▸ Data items
---+---

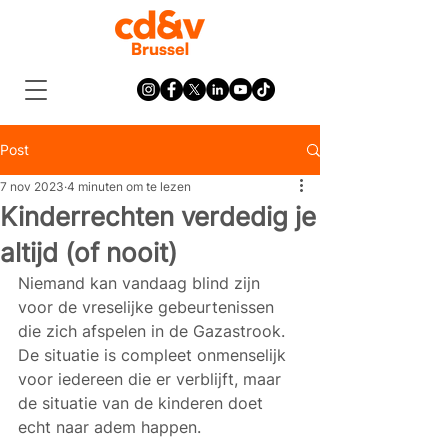
Post
7 nov 2023
4 minuten om te lezen
Kinderrechten verdedig je
altijd (of nooit)
Niemand kan vandaag blind zijn 
voor de vreselijke gebeurtenissen 
die zich afspelen in de Gazastrook. 
De situatie is compleet onmenselijk 
voor iedereen die er verblijft, maar 
de situatie van de kinderen doet 
echt naar adem happen. 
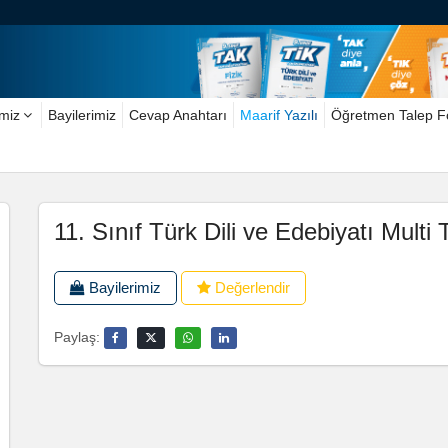
imiz
Bayilerimiz
Cevap Anahtarı
Maarif Yazılı
Öğretmen Talep 
11. Sınıf Türk Dili ve Edebiyatı Multi 
Bayilerimiz
Değerlendir
Paylaş:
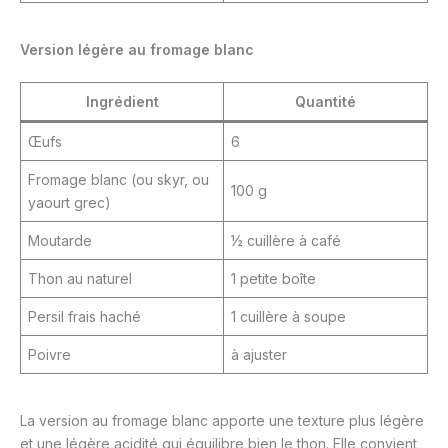
Version légère au fromage blanc
Ingrédient
Quantité
Œufs
6
Fromage blanc (ou skyr, ou
100 g
yaourt grec)
Moutarde
½ cuillère à café
Thon au naturel
1 petite boîte
Persil frais haché
1 cuillère à soupe
Poivre
à ajuster
La version au fromage blanc apporte une texture plus légère
et une légère acidité qui équilibre bien le thon. Elle convient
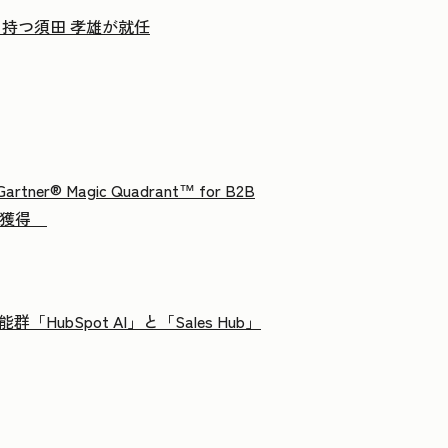
を持つ須田 孝雄が就任
r® Magic Quadrant™ for B2B
連続で獲得
HubSpot AI」と「Sales Hub」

---+---

▸ Assigned task
Echo every line of text from the rows above, character for character, and leave the pictures out of your answer.

▸ Answer section
Post
7 nov 2023
4 minuten om te lezen
Kinderrechten verdedig je
altijd (of nooit)
Niemand kan vandaag blind zijn 
voor de vreselijke gebeurtenissen 
die zich afspelen in de Gazastrook. 
De situatie is compleet onmenselijk 
voor iedereen die er verblijft, maar 
de situatie van de kinderen doet 
echt naar adem happen. 
imiz
Bayilerimiz
Cevap Anahtarı
Maarif Yazılı
Öğretmen Talep 
11. Sınıf Türk Dili ve Edebiyatı Multi 
Bayilerimiz
Değerlendir
Paylaş:
Version légère au fromage blanc
Ingrédient
Quantité
Œufs
6
Fromage blanc (ou skyr, ou
100 g
yaourt grec)
Moutarde
½ cuillère à café
Thon au naturel
1 petite boîte
Persil frais haché
1 cuillère à soupe
Poivre
à ajuster
La version au fromage blanc apporte une texture plus légère
et une légère acidité qui équilibre bien le thon. Elle convient
を持つ須田 孝雄が就任
r® Magic Quadrant™ for B2B
連続で獲得
HubSpot AI」と「Sales Hub」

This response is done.